Raport Amnesty International
Przypomnijmy, Amnesty International w dokumencie „Raport Polska: Demonstracje w obronie praw człowieka” udokumentowała przypadki stosowania wobec protestujących inwigilacji, nękania i ścigania sądowego w celu rozpraszania i zapobiegania organizowaniu masowych protestów. Jak przypomina Amnesty International, w lipcu 2017 roku, tysiące osób wzięło udział w zorganizowanych w ponad 50 miastach Polski demonstracjach przeciwko „rządowym projektom ustaw, które zagrażały niezależności sądownictwa”. Organizacja zaznacza, że w odpowiedzi władze zastosowały wobec demonstrantów „szeroki zakres środków utrudniających uczestnictwo w protestach i naruszających prawo do wolności słowa oraz zgromadzeń”. Przypomniano, że siły porządkowe wzniosły metalowe ogrodzenie oddzielające manifestantów od budynków sejmowych, przez co wypchnięto ich poza zasięg wzroku i słuchu parlamentarzystów. „Setki policjantów patrolowały codziennie okolice Sejmu, stosując różne techniki fizycznego uniemożliwiania zgromadzonym udziału w protestach: otaczanie, przetrzymywanie lub stłaczanie grup demonstrantów (tzw. „kocioł”), odgradzanie dostępu do ulic kordonem policyjnym, czy też werbalne lub fizyczne pogróżki i zastraszanie” – pisze Amnesty International.
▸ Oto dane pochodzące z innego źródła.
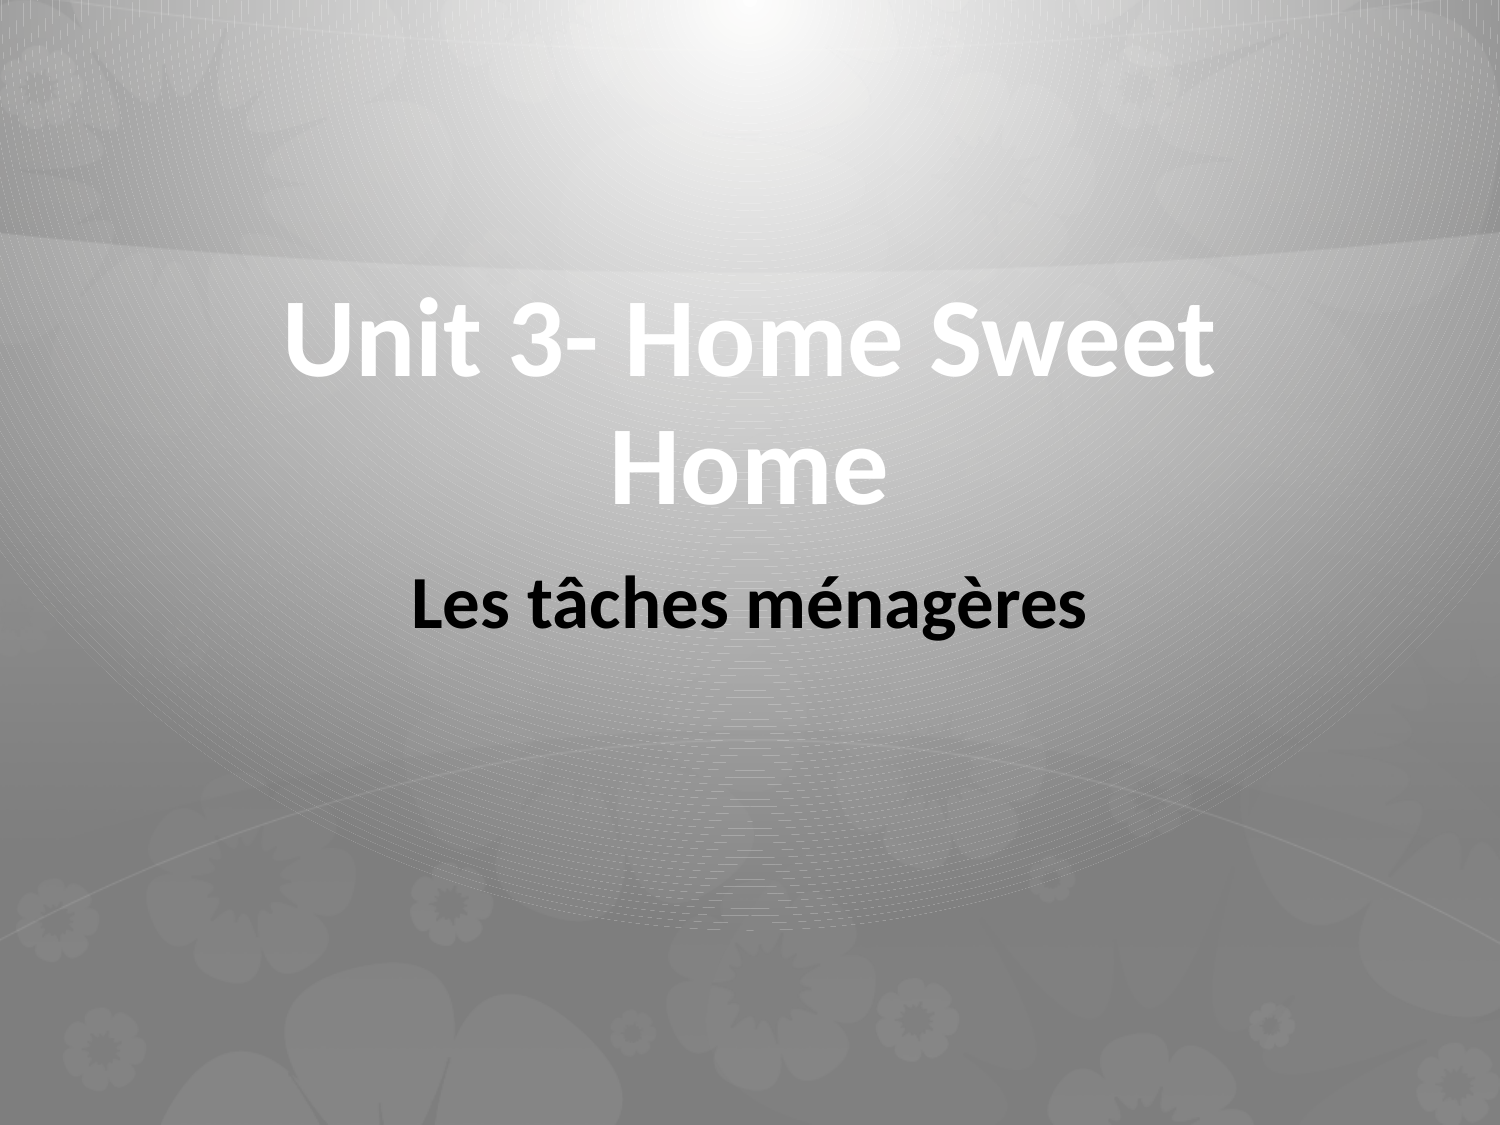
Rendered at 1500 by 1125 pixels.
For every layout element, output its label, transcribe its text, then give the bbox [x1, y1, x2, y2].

Przypomniano, że w grudniu 2016 roku Parlament przyjął restrykcyjną nowelizację ustawy Prawo o zgromadzeniach, która nadaje priorytet „zgromadzeniom organizowanym cyklicznie”, czyli demonstracjom organizowanym przez te same podmioty w tym samym miejscu kilka razy w roku. „Oprócz fizycznego utrudniania protestów, władze poddają ich uczestników intensywnemu monitoringowi i inwigilacji, w tym śledzeniu i nachodzeniu w domu. Wielu manifestantom postawiono zarzuty i skierowano ich sprawy do sądu” – czytamy w raporcie Amnesty International.